Only once did he re-enter the political arena. At the Democratic State Convention of 1918 he rose to denounce William Randolph Hearst, who wanted to be Governor. Hearstlings raised a furore, ordered the sergeant-at-arms to throw Mr. Seabury out. But majestic Samuel Seabury eluded a firm grip on the seat of his pants, made his speech, buried Hearst for Alfred Emanuel Smith.

In retirement he has made a comfortable fortune. He helped Frank and Anna Gould win the interfamily Gould estate suit in 1927. In 1919 he got Frank a divorce from Edith Kelley, British chorus girl.

At East Hampton, L. I. is the Seabury summer home. He plays golf rather badly at the Maidstone Club. He is married, childless. He was touring Europe with his wife when suddenly and to his surprise he received his Appellate Division appointment last year. It was given him for the simple reason that he is the city’s greatest authority on its lower courts.

In Manhattan’s East 63rd Street is his town house. In its library he has stored an enviable collection of ancient legal books. Portraits of his ecclesiastical ancestors outstare each other from the high walls, and in winter a fire crackles on a Tudor hearth. There is candlelight.

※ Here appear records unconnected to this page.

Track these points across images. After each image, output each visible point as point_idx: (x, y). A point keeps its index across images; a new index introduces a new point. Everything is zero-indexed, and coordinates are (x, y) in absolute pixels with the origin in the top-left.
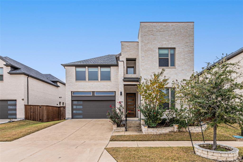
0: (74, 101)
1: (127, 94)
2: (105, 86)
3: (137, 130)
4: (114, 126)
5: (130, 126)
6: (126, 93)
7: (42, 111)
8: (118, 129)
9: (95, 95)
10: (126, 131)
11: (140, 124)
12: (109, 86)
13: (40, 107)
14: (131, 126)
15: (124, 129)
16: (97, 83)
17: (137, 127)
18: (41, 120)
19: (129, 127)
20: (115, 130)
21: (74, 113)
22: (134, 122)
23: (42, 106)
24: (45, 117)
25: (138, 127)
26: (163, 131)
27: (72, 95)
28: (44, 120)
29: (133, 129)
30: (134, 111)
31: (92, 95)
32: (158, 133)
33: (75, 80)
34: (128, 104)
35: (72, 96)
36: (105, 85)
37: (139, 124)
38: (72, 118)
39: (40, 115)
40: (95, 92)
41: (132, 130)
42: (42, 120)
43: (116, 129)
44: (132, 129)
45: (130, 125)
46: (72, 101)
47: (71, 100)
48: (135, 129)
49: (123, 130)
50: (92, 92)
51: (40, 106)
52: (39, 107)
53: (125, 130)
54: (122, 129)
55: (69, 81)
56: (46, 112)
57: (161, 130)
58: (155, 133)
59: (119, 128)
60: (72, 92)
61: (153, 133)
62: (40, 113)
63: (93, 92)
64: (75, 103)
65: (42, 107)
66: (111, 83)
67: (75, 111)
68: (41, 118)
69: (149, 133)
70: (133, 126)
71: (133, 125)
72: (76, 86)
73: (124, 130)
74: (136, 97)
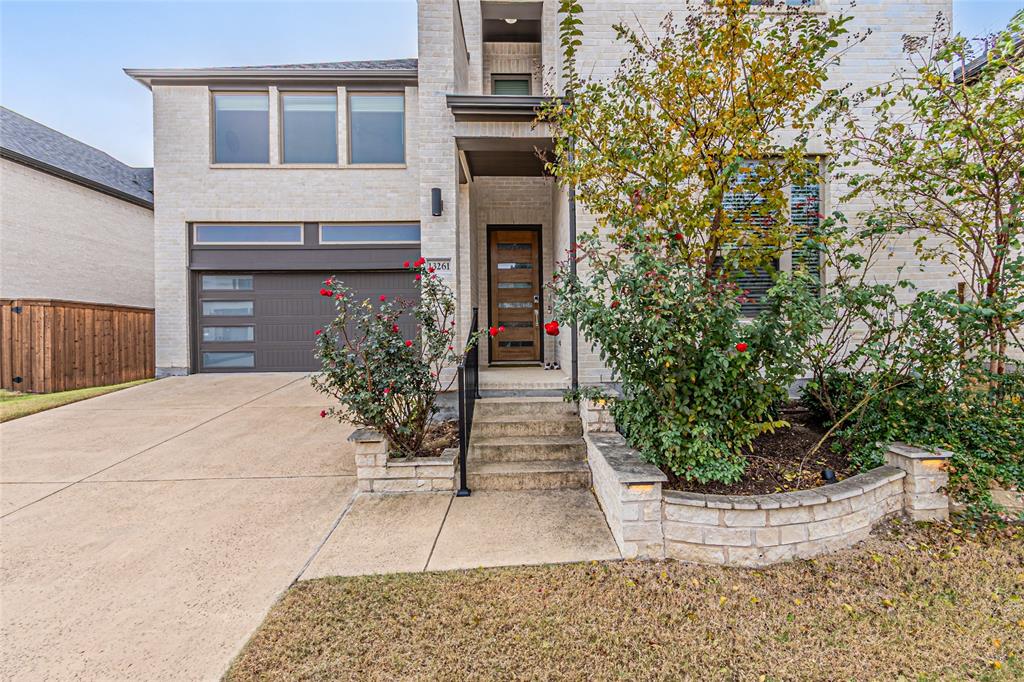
0: (205, 278)
1: (491, 229)
2: (370, 192)
3: (556, 481)
4: (361, 449)
5: (498, 448)
6: (488, 226)
7: (24, 335)
8: (394, 473)
9: (321, 243)
10: (465, 490)
11: (575, 428)
12: (394, 190)
13: (18, 310)
14: (509, 448)
15: (450, 472)
16: (330, 172)
17: (553, 456)
18: (19, 380)
19: (488, 452)
20: (372, 481)
21: (205, 340)
22: (528, 408)
23: (26, 302)
24: (43, 368)
25: (559, 455)
26: (819, 532)
27: (195, 243)
28: (36, 382)
29: (523, 476)
30: (532, 326)
31: (302, 243)
32: (773, 557)
33: (207, 156)
34: (501, 286)
35: (192, 250)
36: (371, 188)
37: (567, 428)
38: (195, 368)
39: (17, 353)
40: (320, 226)
41: (509, 482)
42: (25, 381)
43: (382, 472)
44: (514, 476)
45: (498, 431)
46: (195, 275)
47: (188, 268)
48: (534, 476)
49: (437, 483)
50: (305, 223)
51: (16, 305)
52: (9, 307)
53: (459, 487)
54: (426, 472)
55: (172, 161)
56: (49, 334)
57: (803, 515)
58: (745, 553)
59: (403, 469)
60: (195, 226)
61: (718, 557)
62: (17, 345)
63: (311, 226)
64: (210, 283)
65: (26, 309)
66: (403, 172)
67: (210, 329)
68: (18, 370)
69: (674, 550)
70: (521, 448)
71: (522, 431)
72: (210, 191)
73: (450, 484)
74: (544, 250)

Here, behind a slightly superior but tolerant smile, sits Samuel Seabury. He has heard that he may be nominated for Mayor in 1933 on a Fusion ticket. He has heard that he might even go to Albany to replace Governor Roosevelt, who is dreaming of the White House. But for the present, from an Elizabethan window Samuel Seabury spies on the Tammany Wigwam. Behind the Wigwam he sees a woodpile. In the woodpile, he feels sure there is many a corrupt Tammany Indian. Last week it was expected he would ask Governor Roosevelt to call a special session of the Legislature to help him drag the rascals out.